In [1]:
%matplotlib inline

Working with text

One of the major reaosns for using Python is its powerful built-in methods for working with text data. Hence Python is often the language of choice for data munging or wrangling.
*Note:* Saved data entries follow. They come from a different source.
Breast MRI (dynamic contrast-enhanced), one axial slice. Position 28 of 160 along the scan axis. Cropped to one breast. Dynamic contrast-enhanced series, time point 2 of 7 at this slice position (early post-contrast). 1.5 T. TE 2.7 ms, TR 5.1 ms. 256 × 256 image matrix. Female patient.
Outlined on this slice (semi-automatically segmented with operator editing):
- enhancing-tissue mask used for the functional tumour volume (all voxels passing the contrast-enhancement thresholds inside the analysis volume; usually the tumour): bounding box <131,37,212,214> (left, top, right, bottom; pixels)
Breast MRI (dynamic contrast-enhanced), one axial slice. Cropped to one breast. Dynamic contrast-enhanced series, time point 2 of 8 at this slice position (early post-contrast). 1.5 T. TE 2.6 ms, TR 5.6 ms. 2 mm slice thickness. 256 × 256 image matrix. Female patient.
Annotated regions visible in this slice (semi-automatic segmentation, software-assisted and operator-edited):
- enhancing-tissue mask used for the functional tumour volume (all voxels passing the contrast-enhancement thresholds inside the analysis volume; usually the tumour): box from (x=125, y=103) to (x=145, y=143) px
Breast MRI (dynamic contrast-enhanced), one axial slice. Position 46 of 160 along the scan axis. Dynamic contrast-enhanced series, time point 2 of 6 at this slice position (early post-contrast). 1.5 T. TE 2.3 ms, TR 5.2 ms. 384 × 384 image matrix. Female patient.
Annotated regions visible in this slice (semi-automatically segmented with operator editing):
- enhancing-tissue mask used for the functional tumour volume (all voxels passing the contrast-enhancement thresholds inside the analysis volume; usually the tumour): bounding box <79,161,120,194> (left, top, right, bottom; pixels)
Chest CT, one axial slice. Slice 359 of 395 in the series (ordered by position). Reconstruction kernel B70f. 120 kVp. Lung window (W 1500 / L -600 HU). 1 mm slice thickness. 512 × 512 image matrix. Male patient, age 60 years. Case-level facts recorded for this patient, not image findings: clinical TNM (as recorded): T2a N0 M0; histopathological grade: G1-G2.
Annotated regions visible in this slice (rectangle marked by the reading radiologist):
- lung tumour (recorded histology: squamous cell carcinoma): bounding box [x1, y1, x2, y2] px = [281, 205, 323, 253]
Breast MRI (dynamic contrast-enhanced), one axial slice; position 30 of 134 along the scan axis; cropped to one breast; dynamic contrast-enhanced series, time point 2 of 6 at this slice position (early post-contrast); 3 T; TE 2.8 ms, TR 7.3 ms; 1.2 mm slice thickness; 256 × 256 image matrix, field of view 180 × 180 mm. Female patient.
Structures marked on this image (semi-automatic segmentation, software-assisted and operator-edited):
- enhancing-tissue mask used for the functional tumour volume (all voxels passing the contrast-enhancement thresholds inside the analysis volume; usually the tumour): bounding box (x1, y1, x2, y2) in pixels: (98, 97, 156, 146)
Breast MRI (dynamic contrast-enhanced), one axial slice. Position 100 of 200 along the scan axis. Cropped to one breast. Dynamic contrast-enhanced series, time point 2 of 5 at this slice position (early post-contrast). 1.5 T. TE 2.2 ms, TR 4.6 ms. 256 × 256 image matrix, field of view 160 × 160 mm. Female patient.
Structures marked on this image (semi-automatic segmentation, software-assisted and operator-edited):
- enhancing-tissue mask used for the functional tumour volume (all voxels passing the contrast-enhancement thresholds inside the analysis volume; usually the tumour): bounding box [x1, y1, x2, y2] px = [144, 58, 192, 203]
These exercises give you some familiarity with how to work with text data.

1. (25 points) A Caesar cipher is a very simple method of encoding and decoding data. The cipher simply replaces characters with the character offset by $k$ places. For example, if the offset is 3, we replace a with d, b with e etc. The cipher wraps around so we replace y with b, z with c and so on. Punctuation, spaces and numbers are left unchanged. Note that we don't need a decode function - we can just use a negative offset to reverse the encoding.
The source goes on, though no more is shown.